Dans les premiers instants de l’infection, lorsque le virus se fixe sur la membrane de la cellule cible, il fusionne avec celle-ci et largue sa capside dans le cytoplasme. Cette structure en forme de poire est censée ensuite se désagréger afin de libérer les brins d’ARN viral qu’elle contient. C’est juste avant ce moment-là que TRIM5alpha intervient. La protéine enveloppe la capside encore intacte en tissant autour d’elle un filet à maille hexagonale. Elle démantibule ensuite sa proie de façon à ce que le matériel génétique soit inutilisable.

Le déroulement de ce scénario, à l’écriture duquel l’équipe de Jeremy Luban a contribué dès le début alors qu’il travaillait encore à l’Université Columbia à New York, était déjà connu. Dans son dernier article, le chercheur genevois et ses collègues complètent un peu plus l’histoire. Selon les auteurs, l’augmentation de la production de TRIM5alpha, consécutive à l’infection par le VIH, déclenche en parallèle une cascade de réactions qui aboutit à l’activation de certaines voies de signalisation du système immunitaire inné. Ce dernier comprend toutes les défenses de l’organisme qui n’impliquent pas la reconnaissance spécifique des agents infectieux (processus d’inflammation, mobilisation des globules blancs, alerte du système immunitaire adaptatif le cas échéant, etc.).

Jeremy Luban a également montré que TRIM5alpha joue le rôle d’un récepteur, sensible au «comportement» du rétrovirus du sida. Il semble que ce soit la structure même de la capside du VIH qui soit reconnue par la molécule défensive et que cette détection déclenche justement la réaction immunitaire. Toutes les expériences ont été menées in vitro, avec des cellules humaines et de singe.
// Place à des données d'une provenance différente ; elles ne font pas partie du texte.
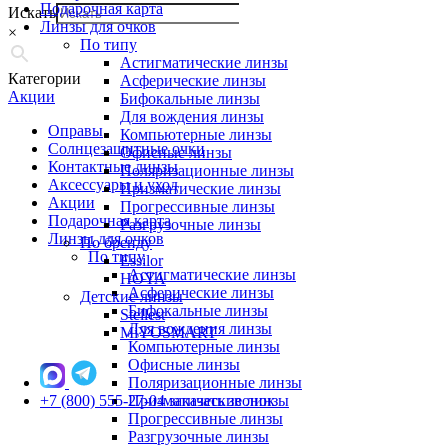
Подарочная карта
Искать
Линзы для очков
×
По типу
Астигматические линзы
Категории
Асферические линзы
Акции
Бифокальные линзы
Для вождения линзы
Оправы
Компьютерные линзы
Солнцезащитные очки
Офисные линзы
Контактные линзы
Поляризационные линзы
Аксессуары и уход
Призматические линзы
Акции
Прогрессивные линзы
Подарочная карта
Разгрузочные линзы
Линзы для очков
По бренду
По типу
Essilor
Астигматические линзы
HOYA
Асферические линзы
Детские линзы
Бифокальные линзы
Stellest
Для вождения линзы
MiYOSMART
Компьютерные линзы
Офисные линзы
Поляризационные линзы
+7 (800) 555-27-04
Призматические линзы
заказать звонок
Прогрессивные линзы
Разгрузочные линзы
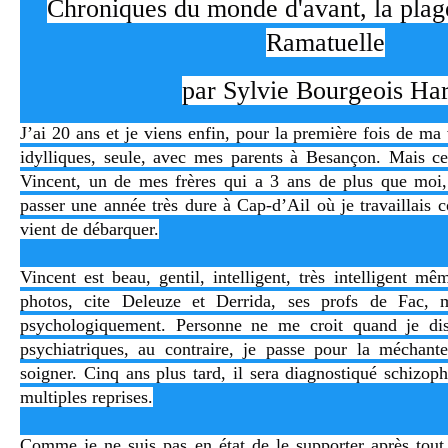
Chroniques du monde d'avant, la plag
Ramatuelle
par Sylvie Bourgeois Har
J’ai 20 ans et je viens enfin, pour la première fois de ma
idylliques, seule, avec mes parents à Besançon. Mais c
Vincent, un de mes frères qui a 3 ans de plus que moi,
passer une année très dure à Cap-d’Ail où je travaillai
vient de débarquer.
Vincent est beau, gentil, intelligent, très intelligent mêm
photos, cite Deleuze et Derrida, ses profs de Fac, 
psychologiquement. Personne ne me croit quand je di
psychiatriques, au contraire, je passe pour la méchant
soigner. Cinq ans plus tard, il sera diagnostiqué schizoph
multiples reprises.
Comme je ne suis pas en état de le supporter après tout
Le fait que TRIM5alpha attaque le VIH sur deux flancs différents (destruction de la capside et mobilisation du système immunitaire inné) alors qu’il aurait pu se satisfaire d’un seul s’explique peut-être par le fait que, dans sa version simiesque en tout cas, son activité destructrice directe peut s’avérer insuffisante en cas de doses virales importantes. La réponse immunitaire innée pourrait alors protéger les cellules voisines, empêchant ainsi la propagation de l’agent infectieux dans l’organisme hôte.

La version humaine de TRIM5alpha, elle, est moins efficace peut-être parce qu’elle ne parvient pas à se lier convenablement avec la capside, ce qui expliquerait en partie qu’elle est incapable de prévenir l’infection. En revanche, il est possible que le fait que cette protéine active le système immunitaire (une action qui devrait encore être formellement observée in vivo) soit à l’origine de la très longue période d’incubation qui caractérise le VIH. Entre l’infection et la déclaration de la maladie, il se passe en effet en moyenne dix ans.

Tous ces éléments ouvrent la voie à des stratégies pour le développement de thérapies ou de vaccins contre le sida. Les perspectives sont néanmoins encore lointaines étant donné que ces mécanismes viennent à peine d’être découverts et que les chercheurs ne comprennent pas encore tout, tant s’en faut, et notamment pas les différences notables des défenses de l’homme et du singe face au VIH.